The tweets of the international stars in support of our farmers have provoked an orchestrated xenophobic response from some of our desi stars. Sachin Tendulkar called on Indians to resist any threat to the nation’s sovereignty by external forces “who can be spectators but not participants”. He should be reminded of Article 19 of the Universal Declaration of Human Rights which entitles everyone the freedom to “receive and impart information and ideas through any media regardless of frontiers”. Moreover, support for protesters against the actions of their government cannot, by any reckoning, be seen as imperilling the sovereignty of a nation. Without going into the righteousness of his support of the government, one is tempted to ask why Sachin has not likewise inveighed against the bigots who have accused his friend and former teammate, Wassim Jaffer of communal bias after he quit as coach of Uttarakhand’s state team. In a social ecosystem bristling with animosity against the Muslim community, Sachin, instead of standing up for his teammate like a man, chose to duck whereas Anil Kumble showed courage and character by coming out in support of Jaffer.

In this turbulent time, when there is a definite disjunction between law and justice, and an unrestrained application of punitive laws such as the UAPA, the NSA and the Sedition law (124 A of IPC), the judiciary is the most crucial of the three wings of Government for protecting personal liberty and for guarding against what James Madison called “the encroaching spirit of power” and the tendency of the government of “extending the sphere of its activity and drawing all power into its impetuous vortex”.

 In order to perform its role as guardian of the Constitution, the judiciary must distance itself from even a hint of any political allegiance.
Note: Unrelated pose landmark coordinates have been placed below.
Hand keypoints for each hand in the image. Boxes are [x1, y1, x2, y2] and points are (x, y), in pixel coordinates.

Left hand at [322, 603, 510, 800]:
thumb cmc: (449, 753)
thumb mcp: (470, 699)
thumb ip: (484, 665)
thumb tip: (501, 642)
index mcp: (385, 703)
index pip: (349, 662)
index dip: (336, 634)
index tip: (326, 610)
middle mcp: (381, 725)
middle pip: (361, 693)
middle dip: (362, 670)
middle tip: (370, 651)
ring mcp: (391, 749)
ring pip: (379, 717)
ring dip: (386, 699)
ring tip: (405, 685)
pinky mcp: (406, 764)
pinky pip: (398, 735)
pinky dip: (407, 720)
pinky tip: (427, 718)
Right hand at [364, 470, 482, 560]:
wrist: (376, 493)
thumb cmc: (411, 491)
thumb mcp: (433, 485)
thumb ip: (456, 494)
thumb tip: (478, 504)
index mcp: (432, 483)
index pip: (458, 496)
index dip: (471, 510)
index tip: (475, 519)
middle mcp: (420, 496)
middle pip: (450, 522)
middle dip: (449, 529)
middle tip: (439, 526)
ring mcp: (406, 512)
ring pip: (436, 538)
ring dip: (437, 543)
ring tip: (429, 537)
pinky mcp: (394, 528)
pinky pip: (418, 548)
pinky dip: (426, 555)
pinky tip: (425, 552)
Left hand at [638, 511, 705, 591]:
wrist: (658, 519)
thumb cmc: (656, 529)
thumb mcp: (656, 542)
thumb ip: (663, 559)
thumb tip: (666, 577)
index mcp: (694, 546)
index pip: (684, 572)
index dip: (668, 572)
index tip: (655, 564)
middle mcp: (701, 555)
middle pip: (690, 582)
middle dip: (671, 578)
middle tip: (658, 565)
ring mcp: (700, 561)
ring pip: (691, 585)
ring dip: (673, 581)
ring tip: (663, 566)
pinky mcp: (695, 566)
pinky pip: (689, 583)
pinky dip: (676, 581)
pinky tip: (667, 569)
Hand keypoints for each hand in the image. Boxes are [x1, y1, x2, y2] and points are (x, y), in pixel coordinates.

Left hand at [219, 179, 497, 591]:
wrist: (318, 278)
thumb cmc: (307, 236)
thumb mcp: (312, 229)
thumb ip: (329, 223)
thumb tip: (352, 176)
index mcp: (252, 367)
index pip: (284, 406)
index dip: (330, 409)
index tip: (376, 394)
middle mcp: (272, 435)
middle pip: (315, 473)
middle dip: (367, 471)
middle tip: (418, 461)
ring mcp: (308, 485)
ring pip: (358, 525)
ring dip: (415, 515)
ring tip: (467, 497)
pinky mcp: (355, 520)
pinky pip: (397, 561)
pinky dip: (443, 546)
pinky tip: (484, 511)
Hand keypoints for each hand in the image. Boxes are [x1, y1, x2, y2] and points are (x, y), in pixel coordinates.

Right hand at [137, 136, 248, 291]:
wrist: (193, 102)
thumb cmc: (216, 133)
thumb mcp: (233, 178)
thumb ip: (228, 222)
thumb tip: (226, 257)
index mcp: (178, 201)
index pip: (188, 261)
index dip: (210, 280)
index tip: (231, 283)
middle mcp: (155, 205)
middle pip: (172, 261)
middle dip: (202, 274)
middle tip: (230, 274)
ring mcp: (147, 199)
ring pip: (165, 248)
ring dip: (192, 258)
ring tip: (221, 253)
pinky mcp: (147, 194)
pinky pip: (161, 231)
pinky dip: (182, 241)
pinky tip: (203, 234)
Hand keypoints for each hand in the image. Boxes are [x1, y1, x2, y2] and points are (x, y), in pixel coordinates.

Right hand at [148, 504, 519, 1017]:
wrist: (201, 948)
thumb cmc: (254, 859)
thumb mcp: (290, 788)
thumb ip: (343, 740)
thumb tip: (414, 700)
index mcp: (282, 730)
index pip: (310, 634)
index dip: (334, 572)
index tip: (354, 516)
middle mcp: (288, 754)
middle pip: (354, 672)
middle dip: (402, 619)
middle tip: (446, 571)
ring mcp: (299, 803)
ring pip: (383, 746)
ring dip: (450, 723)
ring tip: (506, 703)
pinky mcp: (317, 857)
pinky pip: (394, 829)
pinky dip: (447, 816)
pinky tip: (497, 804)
A certain tension in the relationship between the judiciary and the political executive is vital to ensure neutrality and integrity in decision-making. But the lines have blurred as we witness an accommodating bonhomie between the political executive and the judiciary that seems to have skewed the decisions of the Court. 

To mention only the sins of omission, how  does one explain the inordinate and deliberate delay in taking up the petitions against the abrogation of Article 370, the CAA, the 10 percent reservation for the EWS in the general category, the anonymous electoral bonds that have allegedly rendered huge illicit benefits to the ruling party, et al? 

Today, there is a despairing lack of faith in the judicial system, a sentiment that has been reinforced by the recent sneering dismissal of the judiciary by one of their own, the former Chief Justice of India and Rajya Sabha member.

Shrivelled by fears and helpless anger at watching what’s happening in the country, one feels in one’s bones the sense of loss and disillusionment expressed in Gerontion’s cry of resignation: “After such knowledge what forgiveness?”